- TASK OBJECTIVE -
The listing below contains a span that opens with the line containing "Figure 2. The" and closes with the line containing "Figure 6: Stability". Return that span exactly.

- RECORDS TO PROCESS -

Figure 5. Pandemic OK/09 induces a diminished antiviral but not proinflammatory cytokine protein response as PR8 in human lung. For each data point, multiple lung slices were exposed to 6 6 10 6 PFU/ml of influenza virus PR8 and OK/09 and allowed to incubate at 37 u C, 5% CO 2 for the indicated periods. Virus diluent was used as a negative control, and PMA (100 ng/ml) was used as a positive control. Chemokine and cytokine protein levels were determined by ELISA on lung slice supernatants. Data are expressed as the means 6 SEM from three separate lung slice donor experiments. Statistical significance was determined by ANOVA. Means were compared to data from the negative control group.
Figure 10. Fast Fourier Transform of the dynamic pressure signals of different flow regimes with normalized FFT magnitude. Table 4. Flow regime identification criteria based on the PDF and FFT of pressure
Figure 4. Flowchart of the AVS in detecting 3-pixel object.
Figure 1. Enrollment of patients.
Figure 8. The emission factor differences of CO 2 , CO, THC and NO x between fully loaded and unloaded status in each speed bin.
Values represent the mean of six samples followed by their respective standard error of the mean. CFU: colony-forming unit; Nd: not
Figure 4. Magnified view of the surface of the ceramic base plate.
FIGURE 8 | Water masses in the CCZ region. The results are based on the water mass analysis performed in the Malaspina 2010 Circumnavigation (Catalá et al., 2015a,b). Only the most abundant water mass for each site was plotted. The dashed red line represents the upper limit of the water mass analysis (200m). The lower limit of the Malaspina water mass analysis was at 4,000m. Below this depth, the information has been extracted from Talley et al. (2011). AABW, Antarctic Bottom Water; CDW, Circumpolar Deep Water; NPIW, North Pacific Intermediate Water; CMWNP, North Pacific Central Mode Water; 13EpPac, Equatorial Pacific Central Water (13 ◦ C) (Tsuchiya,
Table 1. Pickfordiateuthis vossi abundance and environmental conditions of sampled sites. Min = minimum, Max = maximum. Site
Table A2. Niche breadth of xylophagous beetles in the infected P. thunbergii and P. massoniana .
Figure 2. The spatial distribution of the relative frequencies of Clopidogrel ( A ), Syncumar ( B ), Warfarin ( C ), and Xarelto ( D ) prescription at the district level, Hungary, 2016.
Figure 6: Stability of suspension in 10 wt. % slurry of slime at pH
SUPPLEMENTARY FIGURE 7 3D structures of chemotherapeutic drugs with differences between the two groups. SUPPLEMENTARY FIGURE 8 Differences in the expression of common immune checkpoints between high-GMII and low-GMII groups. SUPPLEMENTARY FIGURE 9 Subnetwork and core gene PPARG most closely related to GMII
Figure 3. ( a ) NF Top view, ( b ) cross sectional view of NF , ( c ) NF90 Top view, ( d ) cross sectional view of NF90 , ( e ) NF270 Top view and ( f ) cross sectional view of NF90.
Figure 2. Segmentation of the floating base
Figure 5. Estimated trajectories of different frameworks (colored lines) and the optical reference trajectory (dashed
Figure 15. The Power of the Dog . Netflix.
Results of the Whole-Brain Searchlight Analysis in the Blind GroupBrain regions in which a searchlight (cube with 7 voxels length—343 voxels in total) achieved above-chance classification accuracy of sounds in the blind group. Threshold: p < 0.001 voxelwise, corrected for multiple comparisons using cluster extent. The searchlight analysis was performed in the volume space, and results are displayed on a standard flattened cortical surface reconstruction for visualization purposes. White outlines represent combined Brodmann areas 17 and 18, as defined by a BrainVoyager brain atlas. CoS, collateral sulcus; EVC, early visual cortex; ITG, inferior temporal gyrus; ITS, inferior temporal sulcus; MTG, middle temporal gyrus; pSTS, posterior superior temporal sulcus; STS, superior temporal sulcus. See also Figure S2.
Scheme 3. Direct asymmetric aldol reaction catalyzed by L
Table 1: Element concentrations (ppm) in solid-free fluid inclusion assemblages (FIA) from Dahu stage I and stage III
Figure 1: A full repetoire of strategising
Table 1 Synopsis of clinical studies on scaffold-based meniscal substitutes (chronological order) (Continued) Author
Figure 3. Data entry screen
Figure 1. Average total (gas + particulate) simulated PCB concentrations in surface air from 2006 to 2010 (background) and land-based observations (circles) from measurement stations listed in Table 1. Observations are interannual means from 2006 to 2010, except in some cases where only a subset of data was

- REPLY TO THE TASK -
Figure 2. The spatial distribution of the relative frequencies of Clopidogrel ( A ), Syncumar ( B ), Warfarin ( C ), and Xarelto ( D ) prescription at the district level, Hungary, 2016.
Figure 6: Stability of suspension in 10 wt. % slurry of slime at pH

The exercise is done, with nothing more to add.